* Begin LISTING *
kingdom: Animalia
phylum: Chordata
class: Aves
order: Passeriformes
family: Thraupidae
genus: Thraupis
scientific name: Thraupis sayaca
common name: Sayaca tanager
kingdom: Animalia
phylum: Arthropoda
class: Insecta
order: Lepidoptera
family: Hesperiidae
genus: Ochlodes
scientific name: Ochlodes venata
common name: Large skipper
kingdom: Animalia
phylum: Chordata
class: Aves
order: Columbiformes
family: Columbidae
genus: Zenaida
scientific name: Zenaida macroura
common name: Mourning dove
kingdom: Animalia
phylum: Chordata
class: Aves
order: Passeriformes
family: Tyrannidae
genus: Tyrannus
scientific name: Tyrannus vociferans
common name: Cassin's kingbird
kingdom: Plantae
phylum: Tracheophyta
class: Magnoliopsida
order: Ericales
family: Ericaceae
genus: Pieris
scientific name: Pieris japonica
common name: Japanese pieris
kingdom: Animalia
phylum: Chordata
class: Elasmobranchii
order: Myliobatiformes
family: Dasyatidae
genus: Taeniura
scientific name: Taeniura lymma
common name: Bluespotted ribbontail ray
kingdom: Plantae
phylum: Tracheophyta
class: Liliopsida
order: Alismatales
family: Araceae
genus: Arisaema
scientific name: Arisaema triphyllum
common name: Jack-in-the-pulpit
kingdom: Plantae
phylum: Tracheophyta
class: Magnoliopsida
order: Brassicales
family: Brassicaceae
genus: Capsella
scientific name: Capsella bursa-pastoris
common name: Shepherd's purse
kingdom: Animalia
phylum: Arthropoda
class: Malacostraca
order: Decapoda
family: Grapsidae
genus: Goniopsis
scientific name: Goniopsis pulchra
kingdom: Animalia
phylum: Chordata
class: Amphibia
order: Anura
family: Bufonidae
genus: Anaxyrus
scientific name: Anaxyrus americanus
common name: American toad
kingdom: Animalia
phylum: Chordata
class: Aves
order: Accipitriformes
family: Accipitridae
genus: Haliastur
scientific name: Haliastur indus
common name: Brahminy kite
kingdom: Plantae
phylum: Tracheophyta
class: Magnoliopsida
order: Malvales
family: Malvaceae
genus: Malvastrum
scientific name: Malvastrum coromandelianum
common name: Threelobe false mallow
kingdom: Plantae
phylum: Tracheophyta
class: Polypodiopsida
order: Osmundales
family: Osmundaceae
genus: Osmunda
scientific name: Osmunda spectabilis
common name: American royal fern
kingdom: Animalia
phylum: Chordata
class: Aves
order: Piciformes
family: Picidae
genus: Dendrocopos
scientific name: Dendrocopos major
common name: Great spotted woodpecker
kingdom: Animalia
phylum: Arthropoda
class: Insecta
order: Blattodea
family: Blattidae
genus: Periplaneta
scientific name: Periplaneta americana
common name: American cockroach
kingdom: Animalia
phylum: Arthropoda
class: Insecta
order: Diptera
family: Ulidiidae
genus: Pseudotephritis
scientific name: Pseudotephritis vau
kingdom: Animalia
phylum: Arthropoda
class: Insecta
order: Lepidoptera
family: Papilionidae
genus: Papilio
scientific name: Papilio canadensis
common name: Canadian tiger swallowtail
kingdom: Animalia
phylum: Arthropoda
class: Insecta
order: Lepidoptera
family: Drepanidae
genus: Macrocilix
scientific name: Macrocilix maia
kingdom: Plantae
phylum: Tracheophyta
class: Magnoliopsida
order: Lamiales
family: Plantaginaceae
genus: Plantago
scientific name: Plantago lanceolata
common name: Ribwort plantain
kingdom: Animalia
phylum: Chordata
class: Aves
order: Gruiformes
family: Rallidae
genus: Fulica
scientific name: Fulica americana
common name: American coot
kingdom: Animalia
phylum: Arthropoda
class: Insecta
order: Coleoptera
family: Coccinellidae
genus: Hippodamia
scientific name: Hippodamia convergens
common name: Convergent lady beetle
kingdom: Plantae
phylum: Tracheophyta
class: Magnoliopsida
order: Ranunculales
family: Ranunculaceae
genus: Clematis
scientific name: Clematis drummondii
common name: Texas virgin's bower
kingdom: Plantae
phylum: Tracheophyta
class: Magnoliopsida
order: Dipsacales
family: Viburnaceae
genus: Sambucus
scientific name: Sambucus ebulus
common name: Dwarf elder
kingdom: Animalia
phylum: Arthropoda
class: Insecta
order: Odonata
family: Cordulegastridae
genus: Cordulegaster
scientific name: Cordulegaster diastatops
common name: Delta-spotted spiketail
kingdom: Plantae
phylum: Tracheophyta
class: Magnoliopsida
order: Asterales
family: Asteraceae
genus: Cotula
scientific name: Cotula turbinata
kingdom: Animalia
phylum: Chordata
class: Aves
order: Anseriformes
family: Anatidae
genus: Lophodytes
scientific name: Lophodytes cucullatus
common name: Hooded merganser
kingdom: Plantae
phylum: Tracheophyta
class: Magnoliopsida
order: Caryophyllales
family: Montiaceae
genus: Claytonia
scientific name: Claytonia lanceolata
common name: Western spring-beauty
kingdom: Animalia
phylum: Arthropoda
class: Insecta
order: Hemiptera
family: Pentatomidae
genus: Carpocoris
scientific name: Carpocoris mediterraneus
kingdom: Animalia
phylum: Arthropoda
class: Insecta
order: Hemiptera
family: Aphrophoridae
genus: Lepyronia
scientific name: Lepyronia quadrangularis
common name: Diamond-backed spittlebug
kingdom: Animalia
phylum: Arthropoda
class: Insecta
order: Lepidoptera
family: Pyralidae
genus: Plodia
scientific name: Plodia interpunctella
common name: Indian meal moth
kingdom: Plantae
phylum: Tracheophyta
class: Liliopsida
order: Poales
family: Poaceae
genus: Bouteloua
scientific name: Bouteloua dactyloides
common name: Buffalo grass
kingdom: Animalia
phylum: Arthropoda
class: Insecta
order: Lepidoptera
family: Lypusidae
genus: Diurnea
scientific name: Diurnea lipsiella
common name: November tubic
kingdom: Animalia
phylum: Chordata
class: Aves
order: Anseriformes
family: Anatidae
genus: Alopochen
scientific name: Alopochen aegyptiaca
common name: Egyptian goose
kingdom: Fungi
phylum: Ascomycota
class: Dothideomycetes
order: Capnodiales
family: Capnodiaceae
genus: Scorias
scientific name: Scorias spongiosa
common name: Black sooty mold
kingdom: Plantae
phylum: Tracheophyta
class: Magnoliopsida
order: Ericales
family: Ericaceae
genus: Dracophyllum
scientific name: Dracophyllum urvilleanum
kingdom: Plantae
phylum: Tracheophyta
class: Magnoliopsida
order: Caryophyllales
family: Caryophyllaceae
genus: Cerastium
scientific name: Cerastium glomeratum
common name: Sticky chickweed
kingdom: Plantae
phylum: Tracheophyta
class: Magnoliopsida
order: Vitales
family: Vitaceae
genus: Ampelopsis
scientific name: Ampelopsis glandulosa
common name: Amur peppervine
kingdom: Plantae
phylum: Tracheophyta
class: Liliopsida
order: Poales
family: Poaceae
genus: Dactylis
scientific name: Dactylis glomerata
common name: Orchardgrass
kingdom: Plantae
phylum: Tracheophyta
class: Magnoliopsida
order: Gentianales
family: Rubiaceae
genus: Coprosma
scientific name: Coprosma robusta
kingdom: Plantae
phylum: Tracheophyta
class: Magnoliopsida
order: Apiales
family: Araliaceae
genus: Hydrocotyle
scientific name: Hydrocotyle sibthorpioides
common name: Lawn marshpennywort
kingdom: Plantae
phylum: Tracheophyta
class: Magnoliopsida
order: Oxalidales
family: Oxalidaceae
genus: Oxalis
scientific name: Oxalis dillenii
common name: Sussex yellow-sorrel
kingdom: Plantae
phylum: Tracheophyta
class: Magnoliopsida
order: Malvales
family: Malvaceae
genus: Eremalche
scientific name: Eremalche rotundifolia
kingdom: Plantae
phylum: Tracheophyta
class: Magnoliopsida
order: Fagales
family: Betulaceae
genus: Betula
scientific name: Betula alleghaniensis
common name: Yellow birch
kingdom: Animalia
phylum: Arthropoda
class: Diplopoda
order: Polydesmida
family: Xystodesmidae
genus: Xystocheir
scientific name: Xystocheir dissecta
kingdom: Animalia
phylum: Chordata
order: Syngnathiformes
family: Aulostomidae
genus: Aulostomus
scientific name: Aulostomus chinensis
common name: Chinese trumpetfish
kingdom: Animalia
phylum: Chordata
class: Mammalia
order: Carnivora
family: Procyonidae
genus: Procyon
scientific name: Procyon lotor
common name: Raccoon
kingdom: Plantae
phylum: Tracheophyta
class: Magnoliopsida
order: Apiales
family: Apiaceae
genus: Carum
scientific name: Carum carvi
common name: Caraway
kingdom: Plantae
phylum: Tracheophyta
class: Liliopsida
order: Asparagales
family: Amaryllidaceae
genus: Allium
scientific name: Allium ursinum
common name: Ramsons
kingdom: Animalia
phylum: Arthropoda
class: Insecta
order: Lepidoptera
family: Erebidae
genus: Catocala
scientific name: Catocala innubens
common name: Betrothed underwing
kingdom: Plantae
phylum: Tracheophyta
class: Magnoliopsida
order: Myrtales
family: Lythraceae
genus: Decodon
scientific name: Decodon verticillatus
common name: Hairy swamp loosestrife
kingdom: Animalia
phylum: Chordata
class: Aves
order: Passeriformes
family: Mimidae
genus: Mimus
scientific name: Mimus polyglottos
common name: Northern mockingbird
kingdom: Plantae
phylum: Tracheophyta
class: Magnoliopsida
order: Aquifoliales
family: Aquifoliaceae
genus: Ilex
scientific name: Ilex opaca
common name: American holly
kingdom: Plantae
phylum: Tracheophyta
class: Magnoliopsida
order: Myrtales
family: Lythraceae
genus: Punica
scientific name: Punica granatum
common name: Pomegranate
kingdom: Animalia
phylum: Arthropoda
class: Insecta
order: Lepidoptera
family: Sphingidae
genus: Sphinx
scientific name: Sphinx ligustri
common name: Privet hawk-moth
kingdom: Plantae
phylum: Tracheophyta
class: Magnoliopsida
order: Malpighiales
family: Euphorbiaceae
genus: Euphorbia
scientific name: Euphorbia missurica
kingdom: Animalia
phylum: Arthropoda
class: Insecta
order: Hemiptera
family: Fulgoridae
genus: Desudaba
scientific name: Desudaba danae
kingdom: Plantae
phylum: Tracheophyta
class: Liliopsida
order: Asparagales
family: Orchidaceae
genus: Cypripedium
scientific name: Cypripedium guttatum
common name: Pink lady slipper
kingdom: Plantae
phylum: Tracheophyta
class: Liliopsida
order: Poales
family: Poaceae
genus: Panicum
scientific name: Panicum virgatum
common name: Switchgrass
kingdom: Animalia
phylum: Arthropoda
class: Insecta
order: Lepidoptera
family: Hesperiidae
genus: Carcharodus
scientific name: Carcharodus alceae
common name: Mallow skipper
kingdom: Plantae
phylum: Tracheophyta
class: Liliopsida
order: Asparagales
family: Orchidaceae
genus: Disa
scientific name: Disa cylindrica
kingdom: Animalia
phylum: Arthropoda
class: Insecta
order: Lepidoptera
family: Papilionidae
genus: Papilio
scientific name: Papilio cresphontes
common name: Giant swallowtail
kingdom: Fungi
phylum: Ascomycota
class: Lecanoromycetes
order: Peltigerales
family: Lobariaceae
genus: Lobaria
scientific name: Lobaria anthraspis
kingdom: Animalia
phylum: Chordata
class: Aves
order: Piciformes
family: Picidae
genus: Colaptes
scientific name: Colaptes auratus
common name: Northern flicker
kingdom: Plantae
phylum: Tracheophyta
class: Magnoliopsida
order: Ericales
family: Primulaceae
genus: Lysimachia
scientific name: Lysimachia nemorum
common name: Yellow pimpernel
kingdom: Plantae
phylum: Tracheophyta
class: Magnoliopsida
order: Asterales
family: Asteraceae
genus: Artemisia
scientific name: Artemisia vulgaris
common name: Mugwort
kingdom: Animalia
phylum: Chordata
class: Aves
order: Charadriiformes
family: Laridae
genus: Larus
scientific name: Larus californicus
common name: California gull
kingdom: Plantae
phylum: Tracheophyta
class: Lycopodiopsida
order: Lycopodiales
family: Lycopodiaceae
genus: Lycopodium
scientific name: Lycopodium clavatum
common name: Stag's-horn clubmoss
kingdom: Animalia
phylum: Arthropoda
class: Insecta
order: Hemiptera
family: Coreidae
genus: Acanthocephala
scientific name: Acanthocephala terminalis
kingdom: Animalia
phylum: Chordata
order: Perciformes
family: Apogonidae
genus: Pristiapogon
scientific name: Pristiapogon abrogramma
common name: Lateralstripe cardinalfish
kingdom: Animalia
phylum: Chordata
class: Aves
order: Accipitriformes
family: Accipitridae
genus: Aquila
* End LISTING *
### [WHAT IS ASKED]
Format the lines as a JSON list of strings, one string per line and no blank lines, starting at the beginning of the records and going on through the line with "genus: Taeniura".

### [FULL OUTPUT]
[
  "kingdom: Animalia",
  "phylum: Chordata",
  "class: Aves",
  "order: Passeriformes",
  "family: Thraupidae",
  "genus: Thraupis",
  "scientific name: Thraupis sayaca",
  "common name: Sayaca tanager",
  "kingdom: Animalia",
  "phylum: Arthropoda",
  "class: Insecta",
  "order: Lepidoptera",
  "family: Hesperiidae",
  "genus: Ochlodes",
  "scientific name: Ochlodes venata",
  "common name: Large skipper",
  "kingdom: Animalia",
  "phylum: Chordata",
  "class: Aves",
  "order: Columbiformes",
  "family: Columbidae",
  "genus: Zenaida",
  "scientific name: Zenaida macroura",
  "common name: Mourning dove",
  "kingdom: Animalia",
  "phylum: Chordata",
  "class: Aves",
  "order: Passeriformes",
  "family: Tyrannidae",
  "genus: Tyrannus",
  "scientific name: Tyrannus vociferans",
  "common name: Cassin's kingbird",
  "kingdom: Plantae",
  "phylum: Tracheophyta",
  "class: Magnoliopsida",
  "order: Ericales",
  "family: Ericaceae",
  "genus: Pieris",
  "scientific name: Pieris japonica",
  "common name: Japanese pieris",
  "kingdom: Animalia",
  "phylum: Chordata",
  "class: Elasmobranchii",
  "order: Myliobatiformes",
  "family: Dasyatidae",
  "genus: Taeniura"
]